──────── Raw data ────────
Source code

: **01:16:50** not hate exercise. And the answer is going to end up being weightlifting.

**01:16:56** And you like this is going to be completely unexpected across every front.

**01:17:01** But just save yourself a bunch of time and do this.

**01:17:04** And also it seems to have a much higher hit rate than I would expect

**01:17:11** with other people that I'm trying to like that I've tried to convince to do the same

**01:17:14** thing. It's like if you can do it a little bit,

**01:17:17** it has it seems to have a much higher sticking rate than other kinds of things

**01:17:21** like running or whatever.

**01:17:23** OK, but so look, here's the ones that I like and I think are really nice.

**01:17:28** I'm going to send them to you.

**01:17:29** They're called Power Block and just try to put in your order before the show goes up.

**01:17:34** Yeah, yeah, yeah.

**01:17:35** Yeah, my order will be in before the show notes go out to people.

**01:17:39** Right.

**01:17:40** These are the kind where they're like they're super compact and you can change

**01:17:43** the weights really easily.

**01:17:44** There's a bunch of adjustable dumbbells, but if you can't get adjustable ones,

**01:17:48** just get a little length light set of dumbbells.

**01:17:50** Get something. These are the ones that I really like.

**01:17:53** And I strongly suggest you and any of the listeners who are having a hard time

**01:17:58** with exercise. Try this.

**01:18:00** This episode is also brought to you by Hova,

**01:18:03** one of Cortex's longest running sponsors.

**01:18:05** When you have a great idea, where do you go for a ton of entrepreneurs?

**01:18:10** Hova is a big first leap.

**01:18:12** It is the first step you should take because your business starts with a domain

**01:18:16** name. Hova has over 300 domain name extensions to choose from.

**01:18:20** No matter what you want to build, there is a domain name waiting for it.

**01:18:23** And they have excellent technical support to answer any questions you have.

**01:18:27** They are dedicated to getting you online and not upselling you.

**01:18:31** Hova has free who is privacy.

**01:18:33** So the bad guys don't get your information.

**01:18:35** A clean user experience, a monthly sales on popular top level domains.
────────
──────── Raw data ────────
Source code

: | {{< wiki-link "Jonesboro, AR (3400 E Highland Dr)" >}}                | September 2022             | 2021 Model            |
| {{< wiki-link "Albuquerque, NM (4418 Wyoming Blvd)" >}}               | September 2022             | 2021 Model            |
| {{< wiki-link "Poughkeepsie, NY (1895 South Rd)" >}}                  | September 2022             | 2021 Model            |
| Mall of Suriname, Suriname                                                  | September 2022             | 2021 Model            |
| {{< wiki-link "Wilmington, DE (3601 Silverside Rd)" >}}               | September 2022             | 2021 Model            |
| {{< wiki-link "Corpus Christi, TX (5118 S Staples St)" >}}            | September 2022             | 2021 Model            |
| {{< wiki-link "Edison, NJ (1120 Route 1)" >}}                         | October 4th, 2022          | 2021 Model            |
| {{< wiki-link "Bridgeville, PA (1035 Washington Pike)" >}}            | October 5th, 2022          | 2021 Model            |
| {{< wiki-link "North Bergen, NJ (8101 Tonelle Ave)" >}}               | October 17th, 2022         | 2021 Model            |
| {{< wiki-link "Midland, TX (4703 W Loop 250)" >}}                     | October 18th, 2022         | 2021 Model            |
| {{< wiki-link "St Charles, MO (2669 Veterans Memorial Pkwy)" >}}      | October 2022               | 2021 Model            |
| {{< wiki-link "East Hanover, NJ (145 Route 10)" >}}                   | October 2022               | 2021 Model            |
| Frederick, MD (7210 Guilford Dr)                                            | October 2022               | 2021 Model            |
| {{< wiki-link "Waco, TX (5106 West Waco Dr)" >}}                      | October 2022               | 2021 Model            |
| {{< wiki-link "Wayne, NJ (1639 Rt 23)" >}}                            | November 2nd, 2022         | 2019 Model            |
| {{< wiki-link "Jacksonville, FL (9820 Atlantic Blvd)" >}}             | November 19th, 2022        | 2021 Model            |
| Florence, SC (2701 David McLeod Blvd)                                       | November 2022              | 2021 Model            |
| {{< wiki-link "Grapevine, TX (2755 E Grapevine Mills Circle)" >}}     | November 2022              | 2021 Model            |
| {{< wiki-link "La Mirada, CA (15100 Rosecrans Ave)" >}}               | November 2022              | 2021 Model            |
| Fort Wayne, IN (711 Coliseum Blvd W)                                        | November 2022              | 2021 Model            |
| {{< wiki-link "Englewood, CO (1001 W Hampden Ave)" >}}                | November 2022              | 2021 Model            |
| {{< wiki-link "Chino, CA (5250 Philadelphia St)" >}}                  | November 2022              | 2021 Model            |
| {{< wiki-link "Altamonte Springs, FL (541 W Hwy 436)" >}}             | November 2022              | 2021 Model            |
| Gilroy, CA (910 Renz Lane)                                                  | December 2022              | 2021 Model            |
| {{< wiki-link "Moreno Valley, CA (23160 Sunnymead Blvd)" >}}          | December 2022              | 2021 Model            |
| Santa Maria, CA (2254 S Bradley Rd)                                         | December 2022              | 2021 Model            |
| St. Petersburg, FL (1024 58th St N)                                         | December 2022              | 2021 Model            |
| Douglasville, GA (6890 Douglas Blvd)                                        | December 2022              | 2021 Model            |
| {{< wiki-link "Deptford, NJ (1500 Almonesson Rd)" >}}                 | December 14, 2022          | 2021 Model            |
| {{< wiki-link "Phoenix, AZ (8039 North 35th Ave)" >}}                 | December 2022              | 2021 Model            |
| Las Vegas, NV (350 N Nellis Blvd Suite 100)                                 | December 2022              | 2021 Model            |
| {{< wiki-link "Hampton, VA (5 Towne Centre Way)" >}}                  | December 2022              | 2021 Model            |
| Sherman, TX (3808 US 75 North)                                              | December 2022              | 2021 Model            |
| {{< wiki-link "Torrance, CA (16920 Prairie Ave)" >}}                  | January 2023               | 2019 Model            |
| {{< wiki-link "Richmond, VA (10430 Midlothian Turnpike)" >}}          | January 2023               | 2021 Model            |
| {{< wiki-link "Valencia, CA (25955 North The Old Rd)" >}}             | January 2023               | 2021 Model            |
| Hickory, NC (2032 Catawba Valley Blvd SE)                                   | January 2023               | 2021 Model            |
────────
*Required work:* Reading through the records above, report each line in which the string "much" is found.

*Response area:*
**01:17:04** And also it seems to have a much higher hit rate than I would expect
**01:17:17** it has it seems to have a much higher sticking rate than other kinds of things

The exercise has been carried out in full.